Activity: Down to the last line, print the material below verbatim.

-------

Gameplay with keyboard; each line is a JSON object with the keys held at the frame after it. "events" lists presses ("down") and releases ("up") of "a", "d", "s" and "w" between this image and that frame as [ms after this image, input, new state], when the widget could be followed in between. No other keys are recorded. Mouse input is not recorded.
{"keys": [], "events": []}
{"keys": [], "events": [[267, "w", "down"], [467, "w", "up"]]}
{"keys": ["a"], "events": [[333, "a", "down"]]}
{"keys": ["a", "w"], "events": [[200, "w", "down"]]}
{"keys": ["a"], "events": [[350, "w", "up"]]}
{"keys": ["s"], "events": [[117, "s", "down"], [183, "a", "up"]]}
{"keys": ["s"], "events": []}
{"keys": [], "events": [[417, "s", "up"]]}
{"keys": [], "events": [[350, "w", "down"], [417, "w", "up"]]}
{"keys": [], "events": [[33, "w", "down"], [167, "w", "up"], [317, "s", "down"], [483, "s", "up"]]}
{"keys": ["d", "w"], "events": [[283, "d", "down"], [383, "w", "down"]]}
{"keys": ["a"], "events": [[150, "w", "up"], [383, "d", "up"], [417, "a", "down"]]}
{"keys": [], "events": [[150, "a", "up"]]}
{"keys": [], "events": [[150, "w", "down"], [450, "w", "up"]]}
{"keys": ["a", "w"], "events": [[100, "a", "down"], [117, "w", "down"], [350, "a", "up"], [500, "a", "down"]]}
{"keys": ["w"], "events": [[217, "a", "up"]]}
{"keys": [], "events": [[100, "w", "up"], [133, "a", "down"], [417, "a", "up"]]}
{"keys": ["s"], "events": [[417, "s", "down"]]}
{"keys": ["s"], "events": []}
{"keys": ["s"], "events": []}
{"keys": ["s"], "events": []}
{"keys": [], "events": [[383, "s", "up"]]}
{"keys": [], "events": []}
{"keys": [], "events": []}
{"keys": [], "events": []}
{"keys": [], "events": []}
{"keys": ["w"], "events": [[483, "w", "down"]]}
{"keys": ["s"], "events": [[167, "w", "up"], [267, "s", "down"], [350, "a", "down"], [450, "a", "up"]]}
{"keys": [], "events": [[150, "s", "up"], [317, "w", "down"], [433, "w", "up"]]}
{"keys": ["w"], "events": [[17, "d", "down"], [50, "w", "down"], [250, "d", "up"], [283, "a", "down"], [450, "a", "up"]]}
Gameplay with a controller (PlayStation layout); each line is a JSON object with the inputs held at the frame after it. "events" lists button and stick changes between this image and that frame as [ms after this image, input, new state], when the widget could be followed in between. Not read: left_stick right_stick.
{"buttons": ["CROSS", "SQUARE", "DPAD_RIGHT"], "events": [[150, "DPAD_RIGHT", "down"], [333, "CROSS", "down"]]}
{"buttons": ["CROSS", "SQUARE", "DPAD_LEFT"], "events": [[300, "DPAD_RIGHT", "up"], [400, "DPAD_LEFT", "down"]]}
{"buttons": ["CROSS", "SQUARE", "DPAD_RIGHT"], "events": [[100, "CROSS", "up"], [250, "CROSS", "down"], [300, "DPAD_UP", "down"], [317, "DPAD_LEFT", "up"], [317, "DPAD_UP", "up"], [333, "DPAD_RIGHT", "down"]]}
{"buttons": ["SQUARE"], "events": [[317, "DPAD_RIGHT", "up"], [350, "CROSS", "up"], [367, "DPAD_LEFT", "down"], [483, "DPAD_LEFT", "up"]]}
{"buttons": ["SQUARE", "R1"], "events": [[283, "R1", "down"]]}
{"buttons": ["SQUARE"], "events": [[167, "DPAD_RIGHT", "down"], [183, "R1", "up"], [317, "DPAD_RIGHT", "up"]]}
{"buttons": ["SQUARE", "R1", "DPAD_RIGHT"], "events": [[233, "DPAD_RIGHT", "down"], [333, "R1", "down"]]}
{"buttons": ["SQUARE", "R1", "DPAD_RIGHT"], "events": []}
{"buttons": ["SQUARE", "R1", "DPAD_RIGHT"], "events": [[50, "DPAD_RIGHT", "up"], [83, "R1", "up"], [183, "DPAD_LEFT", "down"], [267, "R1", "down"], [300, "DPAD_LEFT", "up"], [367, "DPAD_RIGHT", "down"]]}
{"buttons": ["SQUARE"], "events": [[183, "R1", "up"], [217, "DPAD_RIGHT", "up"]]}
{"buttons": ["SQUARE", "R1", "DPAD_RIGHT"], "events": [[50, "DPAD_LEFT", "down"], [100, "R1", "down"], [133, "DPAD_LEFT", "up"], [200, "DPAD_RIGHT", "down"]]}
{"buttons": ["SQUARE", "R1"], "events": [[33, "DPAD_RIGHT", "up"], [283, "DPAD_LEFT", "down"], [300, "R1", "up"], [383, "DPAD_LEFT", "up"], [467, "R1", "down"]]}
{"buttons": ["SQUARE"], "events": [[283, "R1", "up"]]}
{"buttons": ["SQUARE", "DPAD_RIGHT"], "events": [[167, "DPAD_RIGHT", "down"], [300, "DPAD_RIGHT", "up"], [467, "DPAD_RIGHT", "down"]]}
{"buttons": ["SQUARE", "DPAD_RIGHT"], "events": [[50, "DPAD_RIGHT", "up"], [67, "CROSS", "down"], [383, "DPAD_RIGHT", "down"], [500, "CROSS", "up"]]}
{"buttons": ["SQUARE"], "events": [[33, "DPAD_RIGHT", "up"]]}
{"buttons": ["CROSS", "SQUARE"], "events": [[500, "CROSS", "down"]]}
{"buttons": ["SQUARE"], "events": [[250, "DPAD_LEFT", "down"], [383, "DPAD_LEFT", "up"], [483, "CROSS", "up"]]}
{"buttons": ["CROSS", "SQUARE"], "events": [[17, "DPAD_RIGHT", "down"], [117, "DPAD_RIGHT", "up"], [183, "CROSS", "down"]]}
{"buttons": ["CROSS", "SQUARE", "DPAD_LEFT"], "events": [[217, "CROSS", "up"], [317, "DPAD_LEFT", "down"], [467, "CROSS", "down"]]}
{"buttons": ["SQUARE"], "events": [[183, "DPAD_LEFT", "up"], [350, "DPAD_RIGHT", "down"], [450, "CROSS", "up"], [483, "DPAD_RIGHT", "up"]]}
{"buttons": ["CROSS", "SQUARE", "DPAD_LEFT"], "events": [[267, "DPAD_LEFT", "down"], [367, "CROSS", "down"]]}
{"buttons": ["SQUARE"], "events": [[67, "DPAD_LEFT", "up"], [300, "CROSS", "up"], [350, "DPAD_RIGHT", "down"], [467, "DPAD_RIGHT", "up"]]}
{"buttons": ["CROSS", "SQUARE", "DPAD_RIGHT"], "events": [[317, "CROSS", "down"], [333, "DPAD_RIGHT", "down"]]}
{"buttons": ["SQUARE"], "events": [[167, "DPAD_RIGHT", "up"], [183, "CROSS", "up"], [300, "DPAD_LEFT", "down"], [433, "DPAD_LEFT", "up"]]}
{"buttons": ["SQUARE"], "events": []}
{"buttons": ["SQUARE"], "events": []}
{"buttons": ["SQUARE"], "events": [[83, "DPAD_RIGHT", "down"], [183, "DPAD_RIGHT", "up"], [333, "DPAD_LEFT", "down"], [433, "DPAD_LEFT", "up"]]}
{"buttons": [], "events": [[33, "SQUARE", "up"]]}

-------

Result of this exercise:
Gameplay with keyboard; each line is a JSON object with the keys held at the frame after it. "events" lists presses ("down") and releases ("up") of "a", "d", "s" and "w" between this image and that frame as [ms after this image, input, new state], when the widget could be followed in between. No other keys are recorded. Mouse input is not recorded.
{"keys": [], "events": []}
{"keys": [], "events": [[267, "w", "down"], [467, "w", "up"]]}
{"keys": ["a"], "events": [[333, "a", "down"]]}
{"keys": ["a", "w"], "events": [[200, "w", "down"]]}
{"keys": ["a"], "events": [[350, "w", "up"]]}
{"keys": ["s"], "events": [[117, "s", "down"], [183, "a", "up"]]}
{"keys": ["s"], "events": []}
{"keys": [], "events": [[417, "s", "up"]]}
{"keys": [], "events": [[350, "w", "down"], [417, "w", "up"]]}
{"keys": [], "events": [[33, "w", "down"], [167, "w", "up"], [317, "s", "down"], [483, "s", "up"]]}
{"keys": ["d", "w"], "events": [[283, "d", "down"], [383, "w", "down"]]}
{"keys": ["a"], "events": [[150, "w", "up"], [383, "d", "up"], [417, "a", "down"]]}
{"keys": [], "events": [[150, "a", "up"]]}
{"keys": [], "events": [[150, "w", "down"], [450, "w", "up"]]}
{"keys": ["a", "w"], "events": [[100, "a", "down"], [117, "w", "down"], [350, "a", "up"], [500, "a", "down"]]}
{"keys": ["w"], "events": [[217, "a", "up"]]}
{"keys": [], "events": [[100, "w", "up"], [133, "a", "down"], [417, "a", "up"]]}
{"keys": ["s"], "events": [[417, "s", "down"]]}
{"keys": ["s"], "events": []}
{"keys": ["s"], "events": []}
{"keys": ["s"], "events": []}
{"keys": [], "events": [[383, "s", "up"]]}
{"keys": [], "events": []}
{"keys": [], "events": []}
{"keys": [], "events": []}
{"keys": [], "events": []}
{"keys": ["w"], "events": [[483, "w", "down"]]}
{"keys": ["s"], "events": [[167, "w", "up"], [267, "s", "down"], [350, "a", "down"], [450, "a", "up"]]}
{"keys": [], "events": [[150, "s", "up"], [317, "w", "down"], [433, "w", "up"]]}
{"keys": ["w"], "events": [[17, "d", "down"], [50, "w", "down"], [250, "d", "up"], [283, "a", "down"], [450, "a", "up"]]}
Gameplay with a controller (PlayStation layout); each line is a JSON object with the inputs held at the frame after it. "events" lists button and stick changes between this image and that frame as [ms after this image, input, new state], when the widget could be followed in between. Not read: left_stick right_stick.
{"buttons": ["CROSS", "SQUARE", "DPAD_RIGHT"], "events": [[150, "DPAD_RIGHT", "down"], [333, "CROSS", "down"]]}
{"buttons": ["CROSS", "SQUARE", "DPAD_LEFT"], "events": [[300, "DPAD_RIGHT", "up"], [400, "DPAD_LEFT", "down"]]}
{"buttons": ["CROSS", "SQUARE", "DPAD_RIGHT"], "events": [[100, "CROSS", "up"], [250, "CROSS", "down"], [300, "DPAD_UP", "down"], [317, "DPAD_LEFT", "up"], [317, "DPAD_UP", "up"], [333, "DPAD_RIGHT", "down"]]}
{"buttons": ["SQUARE"], "events": [[317, "DPAD_RIGHT", "up"], [350, "CROSS", "up"], [367, "DPAD_LEFT", "down"], [483, "DPAD_LEFT", "up"]]}
{"buttons": ["SQUARE", "R1"], "events": [[283, "R1", "down"]]}
{"buttons": ["SQUARE"], "events": [[167, "DPAD_RIGHT", "down"], [183, "R1", "up"], [317, "DPAD_RIGHT", "up"]]}
{"buttons": ["SQUARE", "R1", "DPAD_RIGHT"], "events": [[233, "DPAD_RIGHT", "down"], [333, "R1", "down"]]}
{"buttons": ["SQUARE", "R1", "DPAD_RIGHT"], "events": []}
{"buttons": ["SQUARE", "R1", "DPAD_RIGHT"], "events": [[50, "DPAD_RIGHT", "up"], [83, "R1", "up"], [183, "DPAD_LEFT", "down"], [267, "R1", "down"], [300, "DPAD_LEFT", "up"], [367, "DPAD_RIGHT", "down"]]}
{"buttons": ["SQUARE"], "events": [[183, "R1", "up"], [217, "DPAD_RIGHT", "up"]]}
{"buttons": ["SQUARE", "R1", "DPAD_RIGHT"], "events": [[50, "DPAD_LEFT", "down"], [100, "R1", "down"], [133, "DPAD_LEFT", "up"], [200, "DPAD_RIGHT", "down"]]}
{"buttons": ["SQUARE", "R1"], "events": [[33, "DPAD_RIGHT", "up"], [283, "DPAD_LEFT", "down"], [300, "R1", "up"], [383, "DPAD_LEFT", "up"], [467, "R1", "down"]]}
{"buttons": ["SQUARE"], "events": [[283, "R1", "up"]]}
{"buttons": ["SQUARE", "DPAD_RIGHT"], "events": [[167, "DPAD_RIGHT", "down"], [300, "DPAD_RIGHT", "up"], [467, "DPAD_RIGHT", "down"]]}
{"buttons": ["SQUARE", "DPAD_RIGHT"], "events": [[50, "DPAD_RIGHT", "up"], [67, "CROSS", "down"], [383, "DPAD_RIGHT", "down"], [500, "CROSS", "up"]]}
{"buttons": ["SQUARE"], "events": [[33, "DPAD_RIGHT", "up"]]}
{"buttons": ["CROSS", "SQUARE"], "events": [[500, "CROSS", "down"]]}
{"buttons": ["SQUARE"], "events": [[250, "DPAD_LEFT", "down"], [383, "DPAD_LEFT", "up"], [483, "CROSS", "up"]]}
{"buttons": ["CROSS", "SQUARE"], "events": [[17, "DPAD_RIGHT", "down"], [117, "DPAD_RIGHT", "up"], [183, "CROSS", "down"]]}
{"buttons": ["CROSS", "SQUARE", "DPAD_LEFT"], "events": [[217, "CROSS", "up"], [317, "DPAD_LEFT", "down"], [467, "CROSS", "down"]]}
{"buttons": ["SQUARE"], "events": [[183, "DPAD_LEFT", "up"], [350, "DPAD_RIGHT", "down"], [450, "CROSS", "up"], [483, "DPAD_RIGHT", "up"]]}
{"buttons": ["CROSS", "SQUARE", "DPAD_LEFT"], "events": [[267, "DPAD_LEFT", "down"], [367, "CROSS", "down"]]}
{"buttons": ["SQUARE"], "events": [[67, "DPAD_LEFT", "up"], [300, "CROSS", "up"], [350, "DPAD_RIGHT", "down"], [467, "DPAD_RIGHT", "up"]]}
{"buttons": ["CROSS", "SQUARE", "DPAD_RIGHT"], "events": [[317, "CROSS", "down"], [333, "DPAD_RIGHT", "down"]]}
{"buttons": ["SQUARE"], "events": [[167, "DPAD_RIGHT", "up"], [183, "CROSS", "up"], [300, "DPAD_LEFT", "down"], [433, "DPAD_LEFT", "up"]]}
{"buttons": ["SQUARE"], "events": []}
{"buttons": ["SQUARE"], "events": []}
{"buttons": ["SQUARE"], "events": [[83, "DPAD_RIGHT", "down"], [183, "DPAD_RIGHT", "up"], [333, "DPAD_LEFT", "down"], [433, "DPAD_LEFT", "up"]]}
{"buttons": [], "events": [[33, "SQUARE", "up"]]}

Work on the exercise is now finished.